Start of DATA

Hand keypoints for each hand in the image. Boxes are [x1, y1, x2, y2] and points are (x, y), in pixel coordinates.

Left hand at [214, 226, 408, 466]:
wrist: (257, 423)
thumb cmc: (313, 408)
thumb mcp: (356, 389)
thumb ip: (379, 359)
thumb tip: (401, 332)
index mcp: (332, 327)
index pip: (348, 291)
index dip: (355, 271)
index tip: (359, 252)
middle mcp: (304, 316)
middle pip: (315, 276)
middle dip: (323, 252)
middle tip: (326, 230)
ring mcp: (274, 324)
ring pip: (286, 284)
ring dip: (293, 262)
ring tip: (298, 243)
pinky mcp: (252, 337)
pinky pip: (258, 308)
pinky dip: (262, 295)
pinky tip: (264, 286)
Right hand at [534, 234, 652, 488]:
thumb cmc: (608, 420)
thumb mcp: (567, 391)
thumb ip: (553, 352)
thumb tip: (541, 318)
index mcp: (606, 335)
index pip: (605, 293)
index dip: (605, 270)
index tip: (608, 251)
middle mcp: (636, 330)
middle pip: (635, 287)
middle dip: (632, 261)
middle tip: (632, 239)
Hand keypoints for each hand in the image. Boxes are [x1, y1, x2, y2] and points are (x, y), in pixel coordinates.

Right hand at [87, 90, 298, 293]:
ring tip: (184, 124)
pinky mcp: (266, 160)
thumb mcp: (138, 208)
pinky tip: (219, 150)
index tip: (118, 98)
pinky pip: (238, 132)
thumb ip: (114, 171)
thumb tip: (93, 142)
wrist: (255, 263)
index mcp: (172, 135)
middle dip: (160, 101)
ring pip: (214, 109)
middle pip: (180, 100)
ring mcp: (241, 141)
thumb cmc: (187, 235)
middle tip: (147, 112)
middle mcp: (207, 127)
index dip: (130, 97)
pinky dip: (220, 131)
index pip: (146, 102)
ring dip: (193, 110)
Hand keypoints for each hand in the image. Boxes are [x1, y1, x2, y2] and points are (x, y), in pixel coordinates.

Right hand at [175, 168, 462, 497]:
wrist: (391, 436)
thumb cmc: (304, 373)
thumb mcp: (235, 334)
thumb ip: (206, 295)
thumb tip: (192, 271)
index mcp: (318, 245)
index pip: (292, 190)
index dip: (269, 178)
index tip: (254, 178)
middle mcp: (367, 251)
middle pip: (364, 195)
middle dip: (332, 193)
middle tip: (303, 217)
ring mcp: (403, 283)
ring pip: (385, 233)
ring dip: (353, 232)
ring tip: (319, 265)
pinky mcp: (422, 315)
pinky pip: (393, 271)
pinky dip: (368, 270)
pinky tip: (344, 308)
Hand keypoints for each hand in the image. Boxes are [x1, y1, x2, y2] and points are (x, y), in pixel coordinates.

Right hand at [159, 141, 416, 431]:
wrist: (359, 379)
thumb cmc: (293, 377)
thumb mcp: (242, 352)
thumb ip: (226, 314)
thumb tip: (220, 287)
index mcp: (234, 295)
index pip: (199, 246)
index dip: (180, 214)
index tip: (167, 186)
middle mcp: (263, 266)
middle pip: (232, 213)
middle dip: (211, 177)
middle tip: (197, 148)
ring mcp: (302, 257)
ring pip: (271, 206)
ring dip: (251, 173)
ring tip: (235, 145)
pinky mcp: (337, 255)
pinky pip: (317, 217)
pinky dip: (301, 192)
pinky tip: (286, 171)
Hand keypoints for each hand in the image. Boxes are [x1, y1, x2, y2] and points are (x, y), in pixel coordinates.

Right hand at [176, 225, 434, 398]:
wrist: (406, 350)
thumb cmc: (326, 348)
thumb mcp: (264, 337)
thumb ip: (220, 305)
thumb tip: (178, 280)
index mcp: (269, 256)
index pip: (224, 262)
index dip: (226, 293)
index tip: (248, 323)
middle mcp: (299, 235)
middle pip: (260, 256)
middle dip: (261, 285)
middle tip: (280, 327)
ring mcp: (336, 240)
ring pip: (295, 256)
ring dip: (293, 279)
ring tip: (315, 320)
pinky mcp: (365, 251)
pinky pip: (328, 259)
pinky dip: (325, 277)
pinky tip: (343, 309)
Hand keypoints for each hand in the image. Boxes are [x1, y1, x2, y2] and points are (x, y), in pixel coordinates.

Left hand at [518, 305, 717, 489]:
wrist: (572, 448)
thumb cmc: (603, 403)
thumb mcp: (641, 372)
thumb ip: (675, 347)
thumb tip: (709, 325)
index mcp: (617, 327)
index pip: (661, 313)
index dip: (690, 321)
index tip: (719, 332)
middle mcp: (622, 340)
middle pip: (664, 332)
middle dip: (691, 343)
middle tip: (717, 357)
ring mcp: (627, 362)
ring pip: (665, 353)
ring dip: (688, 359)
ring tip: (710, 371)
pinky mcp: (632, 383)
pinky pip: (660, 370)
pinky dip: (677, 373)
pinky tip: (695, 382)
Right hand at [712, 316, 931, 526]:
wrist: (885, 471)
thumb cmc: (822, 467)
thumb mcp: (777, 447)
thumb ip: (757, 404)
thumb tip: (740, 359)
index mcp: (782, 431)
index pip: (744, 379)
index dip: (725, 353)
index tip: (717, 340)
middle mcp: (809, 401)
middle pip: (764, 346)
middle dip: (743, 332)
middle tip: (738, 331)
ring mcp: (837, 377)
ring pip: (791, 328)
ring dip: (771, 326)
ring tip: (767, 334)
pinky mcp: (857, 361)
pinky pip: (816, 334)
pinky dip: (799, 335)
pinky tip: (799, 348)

End of DATA

◆ WORK ORDER: Every line of data must be returned unchanged.

◆ WRITTEN ANSWER:
Hand keypoints for each hand in the image. Boxes are [x1, y1, x2, y2] and points are (x, y), in pixel coordinates.

Left hand at [214, 226, 408, 466]:
wrist: (257, 423)
thumb cmc: (313, 408)
thumb mcp: (356, 389)
thumb ip: (379, 359)
thumb tip: (401, 332)
index mcp: (332, 327)
index pip: (348, 291)
index dip: (355, 271)
index tip: (359, 252)
middle mcp: (304, 316)
middle pip: (315, 276)
middle dip: (323, 252)
middle tip: (326, 230)
ring mcp: (274, 324)
ring pip: (286, 284)
ring dip: (293, 262)
ring tip: (298, 243)
pinky mcp: (252, 337)
pinky pip: (258, 308)
pinky dip: (262, 295)
pinky tip: (264, 286)
Right hand at [534, 234, 652, 488]:
thumb cmc: (608, 420)
thumb mcp: (567, 391)
thumb ip: (553, 352)
thumb tip: (541, 318)
index mcp: (606, 335)
index pip: (605, 293)
index dip: (605, 270)
index tip: (608, 251)
middle mcp: (636, 330)
middle pip: (635, 287)
middle dip: (632, 261)
middle tip: (632, 239)
Hand keypoints for each hand in the image. Boxes are [x1, y1, x2, y2] and points are (x, y), in pixel coordinates.

Right hand at [87, 90, 298, 293]:
ring tip: (184, 124)
pinky mcp: (266, 160)
thumb mcp: (138, 208)
pinky tip: (219, 150)
index tip: (118, 98)
pinky pip: (238, 132)
thumb ip: (114, 171)
thumb tip: (93, 142)
wrist: (255, 263)
index mcp: (172, 135)
middle dip: (160, 101)
ring pip: (214, 109)
middle pip: (180, 100)
ring mcp: (241, 141)
thumb cmc: (187, 235)
middle tip: (147, 112)
middle mcp: (207, 127)
index dip: (130, 97)
pinky dip: (220, 131)
index pip: (146, 102)
ring dip: (193, 110)
Hand keypoints for each hand in the image. Boxes are [x1, y1, x2, y2] and points are (x, y), in pixel coordinates.

Right hand at [175, 168, 462, 497]:
wrist: (391, 436)
thumb cmc: (304, 373)
thumb mcp: (235, 334)
thumb ip: (206, 295)
thumb tip: (192, 271)
index mcp: (318, 245)
index pip: (292, 190)
index dip: (269, 178)
index tip: (254, 178)
middle mcp: (367, 251)
middle pip: (364, 195)
middle dip: (332, 193)
middle tip: (303, 217)
ring mcp: (403, 283)
ring pip: (385, 233)
ring dip: (353, 232)
ring tip: (319, 265)
pinky mcp: (422, 315)
pinky pip: (393, 271)
pinky dip: (368, 270)
pinky tip: (344, 308)
Hand keypoints for each hand in the image. Boxes are [x1, y1, x2, y2] and points are (x, y), in pixel coordinates.

Right hand at [159, 141, 416, 431]:
wrist: (359, 379)
thumb cmc: (293, 377)
thumb mcp: (242, 352)
thumb ip: (226, 314)
thumb tip: (220, 287)
index mcp: (234, 295)
index pip: (199, 246)
index dip: (180, 214)
index tip: (167, 186)
middle mcp: (263, 266)
middle pip: (232, 213)
middle dip: (211, 177)
middle tip: (197, 148)
ring mcp: (302, 257)
ring pip: (271, 206)
ring dip: (251, 173)
ring tip: (235, 145)
pinky mcp: (337, 255)
pinky pip: (317, 217)
pinky dip: (301, 192)
pinky tip: (286, 171)
Hand keypoints for each hand in the image. Boxes are [x1, y1, x2, y2] and points are (x, y), in pixel coordinates.

Right hand at [176, 225, 434, 398]:
wrist: (406, 350)
thumb cmc: (326, 348)
thumb mcp: (264, 337)
thumb ip: (220, 305)
thumb tip: (178, 280)
index mcp: (269, 256)
index pip: (224, 262)
index dip: (226, 293)
index tip: (248, 323)
middle mcp: (299, 235)
middle pip: (260, 256)
middle dip: (261, 285)
middle tip: (280, 327)
ring mcp: (336, 240)
ring pip: (295, 256)
ring dip: (293, 279)
ring tip: (315, 320)
pinky mcp: (365, 251)
pinky pip: (328, 259)
pinky dip: (325, 277)
pinky tip: (343, 309)
Hand keypoints for each hand in the image. Boxes are [x1, y1, x2, y2] and points are (x, y), in pixel coordinates.

Left hand at [518, 305, 717, 489]:
wrist: (572, 448)
thumb cmc: (603, 403)
thumb mcp: (641, 372)
thumb ip: (675, 347)
thumb tip: (709, 325)
index mcp: (617, 327)
index pip: (661, 313)
index dip: (690, 321)
index tip: (719, 332)
middle mcp: (622, 340)
middle pip: (664, 332)
middle dip: (691, 343)
middle tip: (717, 357)
ring mcp: (627, 362)
ring pip: (665, 353)
ring dip: (688, 359)
ring tip: (710, 371)
pinky mcp: (632, 383)
pinky pip: (660, 370)
pinky dip: (677, 373)
pinky tip: (695, 382)
Right hand at [712, 316, 931, 526]:
wrist: (885, 471)
thumb cmc: (822, 467)
thumb mcp: (777, 447)
thumb ip: (757, 404)
thumb tip: (740, 359)
index mcp: (782, 431)
index pip: (744, 379)
index dip: (725, 353)
index tip: (717, 340)
middle mcp: (809, 401)
middle pip: (764, 346)
middle dip: (743, 332)
middle tip: (738, 331)
ring mcp: (837, 377)
ring pip: (791, 328)
ring dip: (771, 326)
ring tip: (767, 334)
pinky mcp: (857, 361)
pinky pip: (816, 334)
pinky dip: (799, 335)
pinky tip: (799, 348)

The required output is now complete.